▸ Description of the task: Give back exactly the lines of the material below, starting with the line with "bucket [922, 387, 973, 444]" and going on through the line with "beige-coloured bench [535, 562, 726, 716]".

▸ Exercise material:
%%

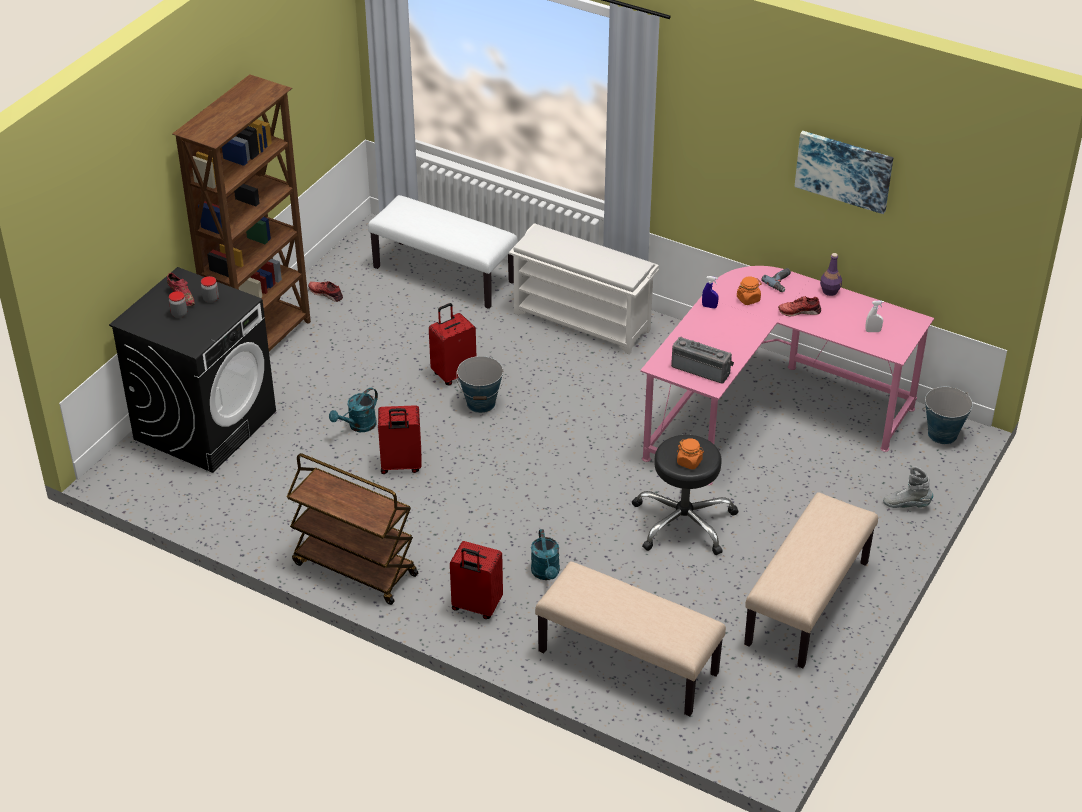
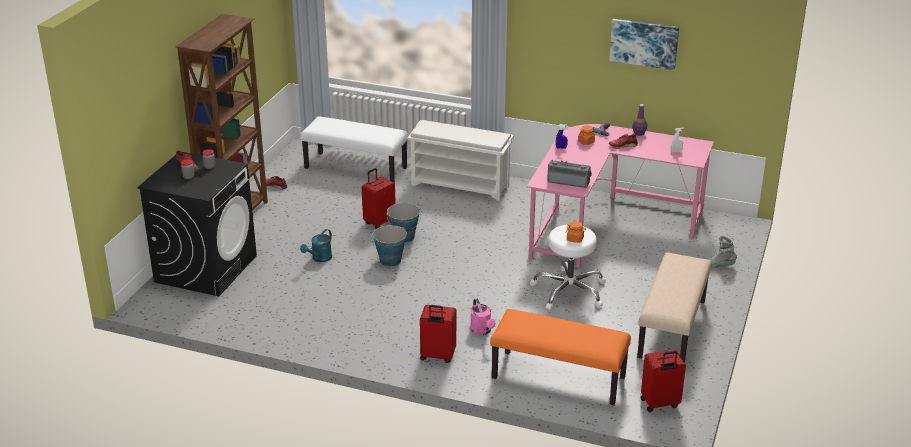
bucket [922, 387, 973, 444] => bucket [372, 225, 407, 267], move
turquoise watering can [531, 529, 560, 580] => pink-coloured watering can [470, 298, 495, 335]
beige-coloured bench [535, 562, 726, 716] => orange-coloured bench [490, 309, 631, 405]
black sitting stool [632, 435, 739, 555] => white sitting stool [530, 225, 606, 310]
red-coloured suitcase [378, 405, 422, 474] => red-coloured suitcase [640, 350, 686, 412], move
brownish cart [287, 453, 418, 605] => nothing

%%
%%

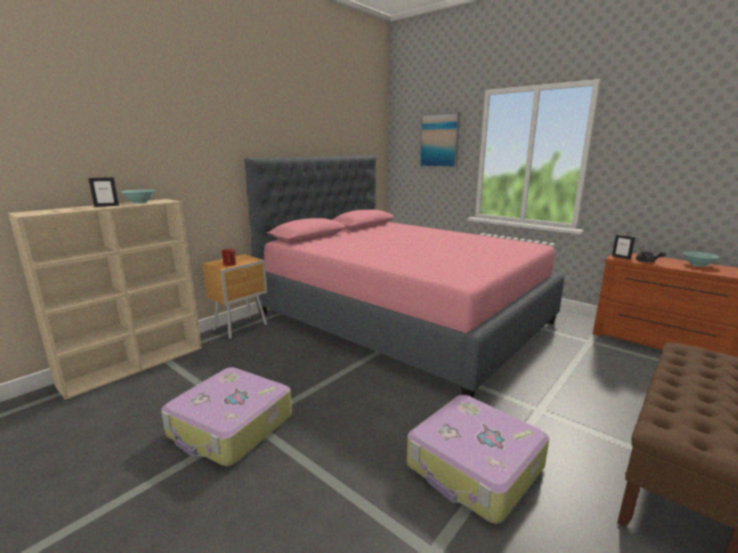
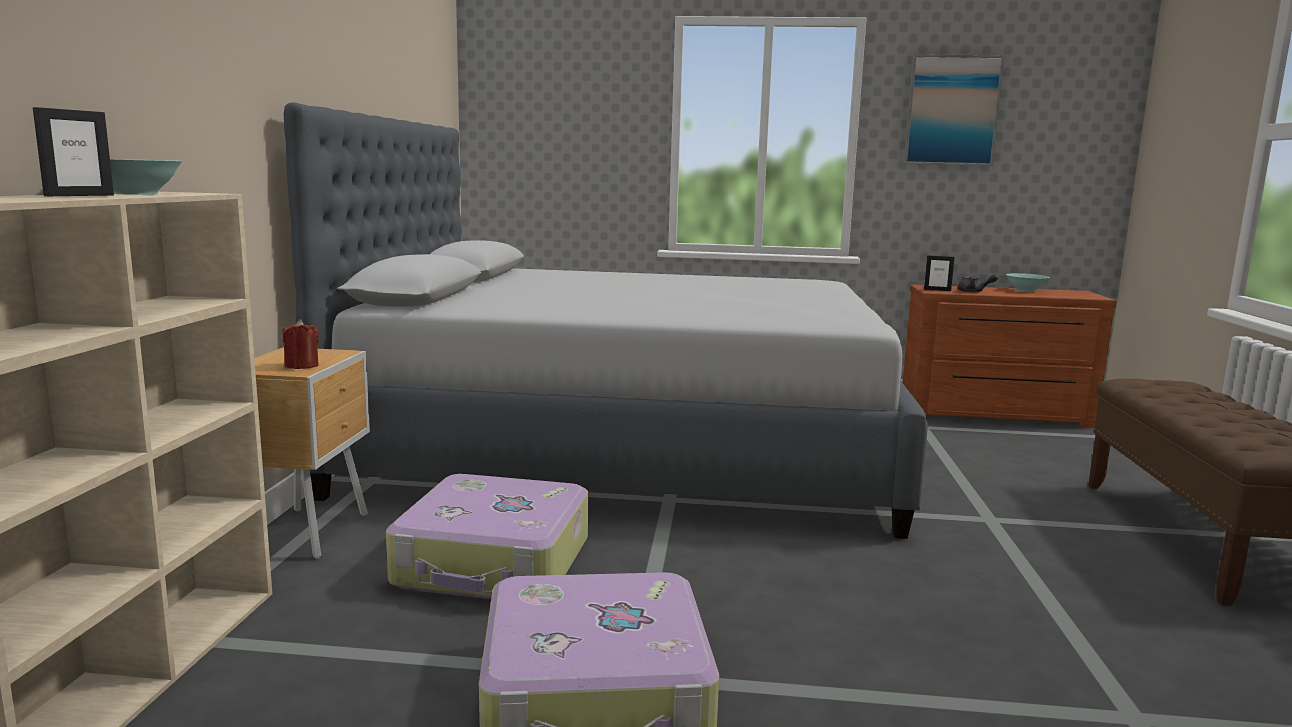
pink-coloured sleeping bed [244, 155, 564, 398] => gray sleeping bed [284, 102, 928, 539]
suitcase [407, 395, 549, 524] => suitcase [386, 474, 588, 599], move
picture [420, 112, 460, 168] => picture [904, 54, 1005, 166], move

%%

▸ Exercise result:
bucket [922, 387, 973, 444] => bucket [372, 225, 407, 267], move
turquoise watering can [531, 529, 560, 580] => pink-coloured watering can [470, 298, 495, 335]
beige-coloured bench [535, 562, 726, 716] => orange-coloured bench [490, 309, 631, 405]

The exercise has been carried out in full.